Nach 1945 ist der Platz zwei Jahre lang nach Karl Liebknecht (1871-1919) benannt. Schließlich nennt man ihn kurz Luxemburgplatz, und seit 1969 trägt er seinen heutigen Namen Rosa-Luxemburg-Platz. Weniger bekannt wurde, dass ein Versuch im Jahre 1951, auf dem Platz ein Luxemburg-Denkmal aufzustellen, von der SED-Führung verhindert wurde. Dafür gab es Gründe: Schließlich handelte es sich um jene Dr.

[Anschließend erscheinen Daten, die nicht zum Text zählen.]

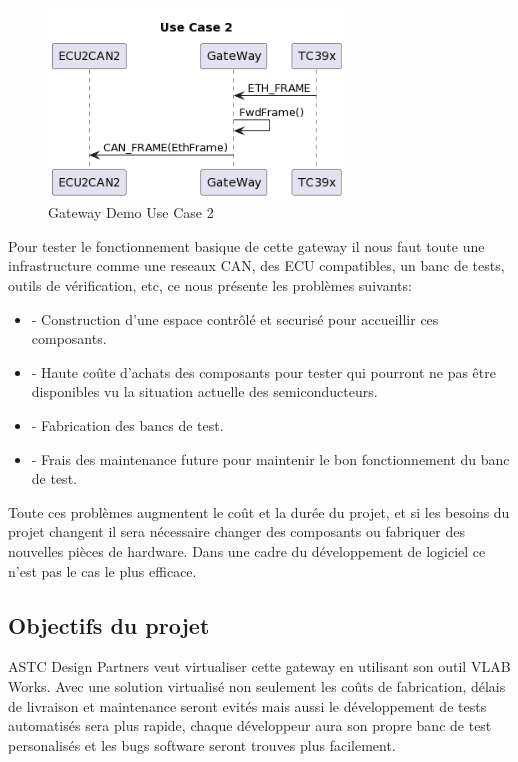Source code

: \begin{figure}[!htb]
 \centering
 \includegraphics[width=0.7\textwidth]{img/GWUseCase2.png}
 \caption{Gateway Demo Use Case 2}
 \label{fig:gw-demo-uc2}
\end{figure}

Pour tester le fonctionnement basique de cette gateway il nous faut toute une infrastructure comme une reseaux CAN, des ECU compatibles, un banc de tests, outils de vérification, etc, ce nous présente les probl\`emes suivants:
\begin{itemize}
    \item - Construction d'une espace contr\^ol\'e et securis\'e pour accueillir ces composants.
    \item - Haute coûte d'achats des composants pour tester qui pourront ne pas être disponibles vu la situation actuelle des semiconducteurs.
    \item - Fabrication des bancs de test.
    \item - Frais des maintenance future pour maintenir le bon fonctionnement du banc de test.  
\end{itemize}

Toute ces probl\`emes augmentent le co\^ut et la dur\'ee du projet, et si les besoins du projet changent il sera nécessaire changer des composants ou fabriquer des nouvelles pièces de hardware. Dans une cadre du développement de logiciel ce n'est pas le cas le plus efficace.

\subsection{Objectifs du projet}

ASTC Design Partners veut virtualiser cette gateway en utilisant son outil VLAB Works. Avec une solution virtualis\'e non seulement les coûts de fabrication, délais de livraison et maintenance seront evit\'es mais aussi le développement de tests automatis\'es sera plus rapide, chaque développeur aura son propre banc de test personalis\'es et les bugs software seront trouves plus facilement.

Rosa Luxemburg (1870-1919), die in ihrem berühmten wie provozierenden Aufsatz "Zur russischen Revolution" den Abbau bürgerlicher Grundrechte durch die russischen Bolschewiki als gefährliche Fehlentwicklung des Weltsozialismus gebrandmarkt hatte. Ihr Bemerkung auf dem linken Rand einer Seite des Urmanuskriptes "Freiheit ist immer die Freiheit der Andersdenkenden" ließ eine Phalanx dogmatischer Bonzen aller Länder entstehen: Sie erfanden den Luxemburgismus. Luxemburgistisch nannte man auch in der SED-Führung die Auffassung, nach der Sozialismus nur mit Demokratie möglich ist. Man muss heute nicht aufwendig googeln oder Bücher wälzen, um die Gedankenwelt dieser bis heute populären Frau näher kennenzulernen. Mit einer Boden-Installation aus 60 Betonbalken mit bronzenen Zitaten Rosa Luxemburgs rund um die Volksbühne bekam der Platz nun ein originelles Denkmal für die bedeutende Vertreterin der europäischen Arbeiterbewegung. Diese "Denkzeichen Rosa Luxemburg" schuf der in New York lebende Bildhauer Hans Haacke (geb. 1936). Freilich hätte die Luxemburg, wäre sie nicht den Freikorpsoffizieren zum Opfer gefallen, später auch beobachten müssen, dass ihre Annahme nicht ganz stichhaltig war, wonach die Arbeiter nach einer Revolution "von selbst, aus eigenem Antrieb fleißig arbeiten, keine Verschwendung mit dem gesellschaftlichen Reichtum treiben, reellste und pünktlichste Arbeit liefern" ("Die Junge Garde" vom 4.12.1918). War doch die DDR-Wirtschaft mit ihren gut ausgebildeten und meist motivierten Beschäftigten dennoch ein Beispiel für eine von oben organisierte gesellschaftliche Verantwortungslosigkeit. Zur Verteidigung der Namensgeberin ist aber zu sagen: Sie hatte Sozialismus und Demokratie immer zusammen gedacht. Und selbst da, wo man an ihr einen fatalistischen Anflug zu spüren glaubt, scheint sie nicht falsch zu liegen. Am 11. Januar 1919 schreibt sie in einem ihrer letzten Briefe an Clara Zetkin: "Und schließlich muss man die Geschichte so nehmen, wie sie laufen will." Dass sie vier Tage später ermordet wird - das ist eine fortbestehende Tragik im umfassenden Sinn.

Wie man zum Rosa-Luxemburg-Platz kommt:
Der Platz ist mit der U-Bahn U2, Tram M8 oder Bus 142 (bis Rosa-Luxemburg-Platz), aber auch vom Alexanderplatz bequem zu Fuß zu erreichen.
Mit dem Auto erreichen Sie den Platz über die B96a, B1, B2 Richtung Mitte. Parkplätze sind in der Nähe vorhanden.